A month ago my clothes washer gave up the ghost. A sturdy machine, it had lasted almost 20 years to the day, so as they say, "it didn’t owe me any money." But that meant I had to buy another.
This new machine is amazing! It’s a front loader, meaning you open the door in the side (instead of the top) to move clothes in or out. It’s got about six different types of wash cycles, for things like jeans, whites, delicates, towels, etc. (The old machine had three cycles, which basically let you pick just how hard it beat your clothes; "gentle" meaning it took the longest to turn your garments into lint). It’s got a little draw on the top to hold detergent, softener, bleach, etc. And about 20 buttons and LEDs to let you know what it’s doing at any moment in the wash cycle, and change pretty much any part of the same.
Watching the cycles (which is possible because of the glass door), I’m facinated by how it operates. It uses just enough water to wash however many clothes you put in, and it tumbles them around, first clockwise, pause, counter-clockwise, pause, over and over again.
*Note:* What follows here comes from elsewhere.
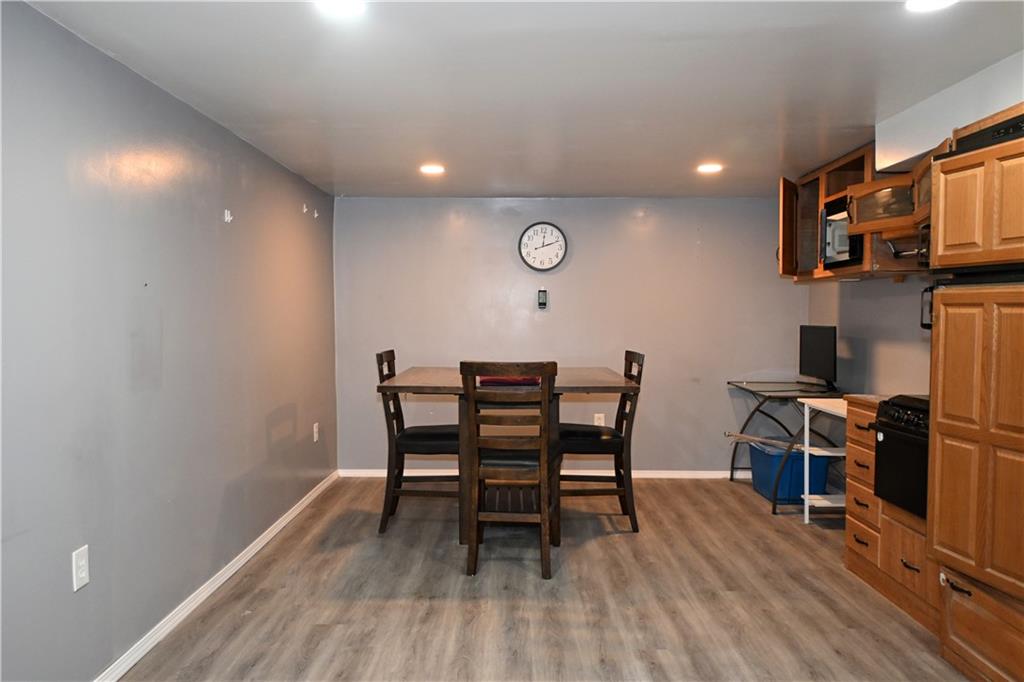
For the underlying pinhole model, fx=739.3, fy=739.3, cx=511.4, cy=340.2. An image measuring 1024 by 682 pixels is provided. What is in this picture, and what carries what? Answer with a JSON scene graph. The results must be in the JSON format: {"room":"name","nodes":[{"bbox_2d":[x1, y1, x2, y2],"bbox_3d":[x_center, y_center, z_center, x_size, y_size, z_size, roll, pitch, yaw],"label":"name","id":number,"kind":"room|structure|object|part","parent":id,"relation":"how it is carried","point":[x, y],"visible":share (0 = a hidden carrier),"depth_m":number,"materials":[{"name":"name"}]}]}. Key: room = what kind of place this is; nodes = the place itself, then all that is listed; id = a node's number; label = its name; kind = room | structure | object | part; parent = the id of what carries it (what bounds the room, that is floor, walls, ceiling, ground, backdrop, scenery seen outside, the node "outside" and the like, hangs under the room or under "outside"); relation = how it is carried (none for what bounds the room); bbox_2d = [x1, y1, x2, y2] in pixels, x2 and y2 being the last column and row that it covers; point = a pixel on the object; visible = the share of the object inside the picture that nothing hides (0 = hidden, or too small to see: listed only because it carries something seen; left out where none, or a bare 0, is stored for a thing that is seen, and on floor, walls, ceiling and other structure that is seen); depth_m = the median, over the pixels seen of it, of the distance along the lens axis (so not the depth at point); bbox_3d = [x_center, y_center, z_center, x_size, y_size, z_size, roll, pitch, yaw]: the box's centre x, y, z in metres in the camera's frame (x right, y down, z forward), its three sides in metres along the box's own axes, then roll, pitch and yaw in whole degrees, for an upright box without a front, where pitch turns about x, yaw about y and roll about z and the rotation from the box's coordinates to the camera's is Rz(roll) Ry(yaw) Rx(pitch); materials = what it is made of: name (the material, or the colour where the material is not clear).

The spin cycle starts slow, until the clothes balance themselves out, and then it really spins up to horrific speeds. Rinse, tumble, spin, softener, rinse, tumble spin, etc.
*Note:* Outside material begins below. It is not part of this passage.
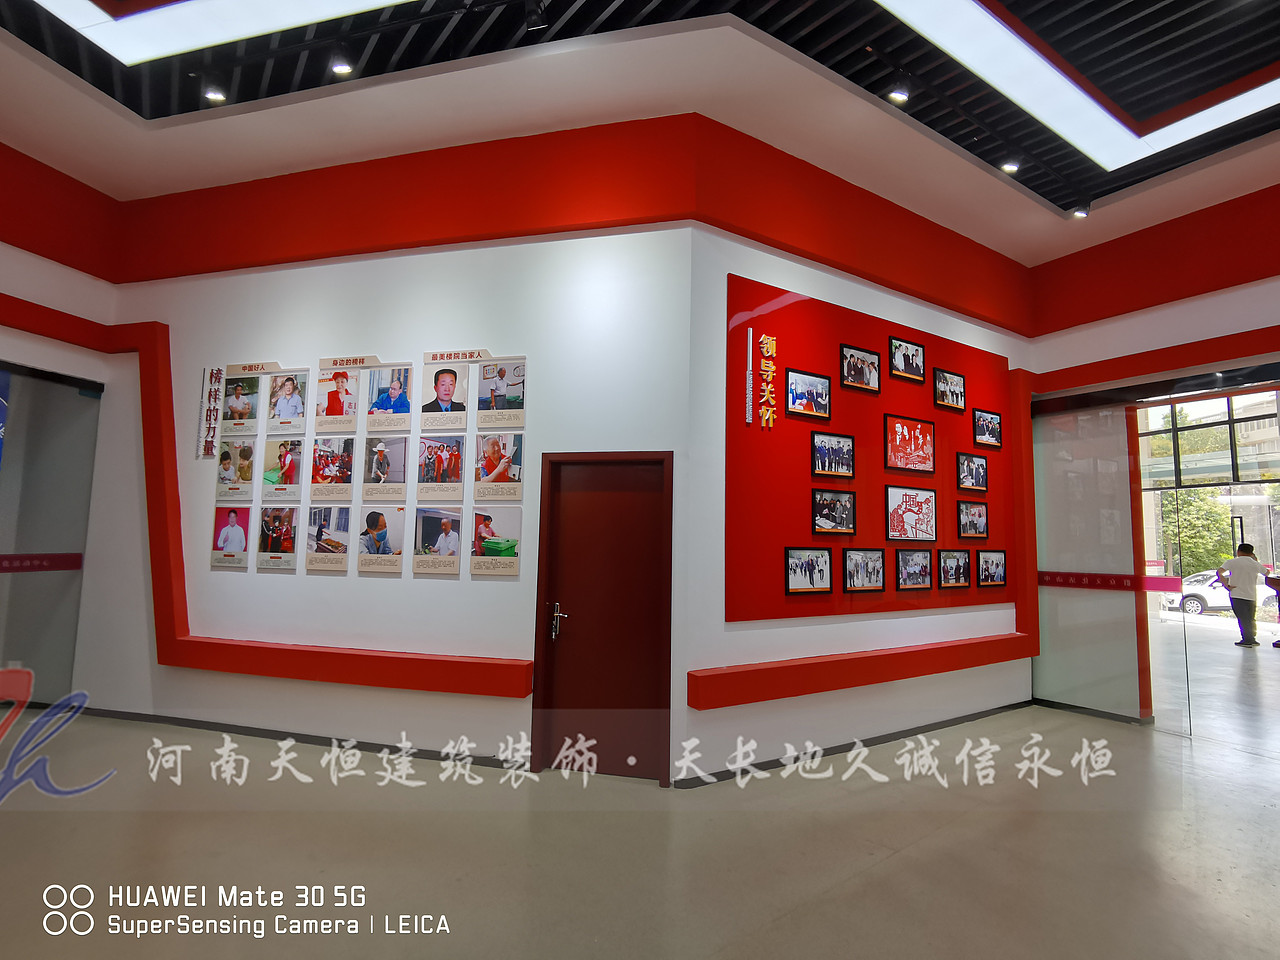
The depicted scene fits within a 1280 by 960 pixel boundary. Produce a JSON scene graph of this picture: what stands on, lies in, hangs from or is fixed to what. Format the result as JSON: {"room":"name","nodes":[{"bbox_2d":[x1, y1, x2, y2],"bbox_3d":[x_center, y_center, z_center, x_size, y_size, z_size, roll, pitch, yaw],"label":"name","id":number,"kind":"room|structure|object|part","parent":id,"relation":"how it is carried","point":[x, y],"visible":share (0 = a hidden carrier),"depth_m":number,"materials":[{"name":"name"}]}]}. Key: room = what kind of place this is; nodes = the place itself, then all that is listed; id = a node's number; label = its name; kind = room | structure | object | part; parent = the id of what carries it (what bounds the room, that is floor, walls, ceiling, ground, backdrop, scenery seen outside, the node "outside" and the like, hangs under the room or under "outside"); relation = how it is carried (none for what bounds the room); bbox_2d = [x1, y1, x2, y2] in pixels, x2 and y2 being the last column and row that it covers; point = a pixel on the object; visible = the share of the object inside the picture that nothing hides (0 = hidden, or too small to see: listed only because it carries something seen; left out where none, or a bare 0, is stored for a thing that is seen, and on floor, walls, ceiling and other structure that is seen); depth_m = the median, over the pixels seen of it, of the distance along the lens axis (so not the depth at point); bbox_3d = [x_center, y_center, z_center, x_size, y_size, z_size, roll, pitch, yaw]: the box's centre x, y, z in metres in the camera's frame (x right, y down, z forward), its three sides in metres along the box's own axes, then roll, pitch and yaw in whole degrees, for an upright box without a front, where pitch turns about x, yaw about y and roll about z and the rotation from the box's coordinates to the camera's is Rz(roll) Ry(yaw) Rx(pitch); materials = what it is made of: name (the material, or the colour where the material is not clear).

Now, someone out there’s wondering what this has to do with a blog on programming, so here’s the connection. The old machine used a mechanical clock switch to regulate when things happened. This new machine uses intelligent software. Someone had to write this stuff. Design, test, debug, etc.
Not all software jobs are glamorous. Not everyone will write Halo 3, or the Space Shuttle guidance system, or the CAT-scan controler. Some of you will only write washing machine code. But think of the thousands or tens of thousands of homeowners who will unknowingly love the stuff you did.